L’OEIL est né en 2009, nous avons un statut loi 1901 mais nous avons un fonctionnement un peu différent qu’une association « classique ». Les membres de l’OEIL sont des structures, des personnes morales. C’est une structure scientifique, neutre, non partisane. Elle est née pour répondre aux inquiétudes des habitants du Grand Sud face à l’implantation d’un complexe industriel et minier d’extraction et de transformation du nickel et du cobalt à Goro.

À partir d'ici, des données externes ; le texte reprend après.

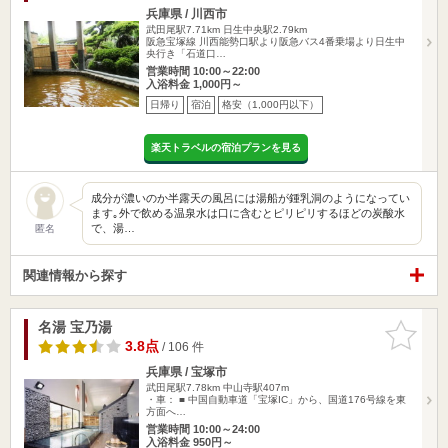
兵庫県 / 川西市
武田尾駅7.71km
日生中央駅2.79km
阪急宝塚線 川西能勢口駅より阪急バス4番乗場より日生中
央行き「石道口…
営業時間 10:00～22:00
入浴料金 1,000円～
日帰り
宿泊
格安（1,000円以下）
楽天トラベルの宿泊プランを見る
成分が濃いのか半露天の風呂には湯船が鍾乳洞のようになってい
ます｡外で飲める温泉水は口に含むとピリピリするほどの炭酸水
で、湯…
匿名
関連情報から探す
名湯 宝乃湯
お気に入
りに追加
3.8点
/ 106 件
兵庫県 / 宝塚市
武田尾駅7.78km
中山寺駅407m
・車： ■ 中国自動車道「宝塚IC」から、国道176号線を東
方面へ…
営業時間 10:00～24:00
入浴料金 950円～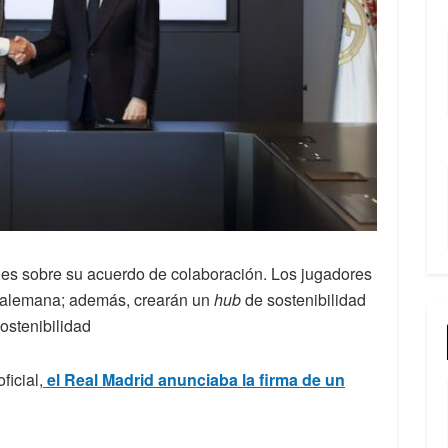
les sobre su acuerdo de colaboración. Los jugadores
ma alemana; además, crearán un
hub
de sostenibilidad
ostenibilidad
icial,
el Real Madrid anunciaba la firma de un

À la base, la création s’est faite par l’impulsion de la province Sud, qui s’est appuyée sur l’expertise de la communauté scientifique locale et des acteurs de l’environnement. La demande de la population a été prise en main par l’administration qui s’est appuyée sur tous les experts de l’écosystème environnemental pour construire les bases d’un observatoire.
Notre mission est de surveiller l’environnement et de dire dans quel état il se trouve. Pour cela, nous avons besoin de toutes les informations disponibles. L’OEIL travaille donc sur tous les milieux ! C’est difficile de mettre des frontières environnementales… Un arbre coupé en haut d’une montagne aura un impact, à un moment ou à un autre, sur le lagon.
Pour autant, nos études suivent une organisation par milieu : le milieu terrestre, des eaux douces (de surface, souterraines, dynamiques, lentiques…) et le milieu marin.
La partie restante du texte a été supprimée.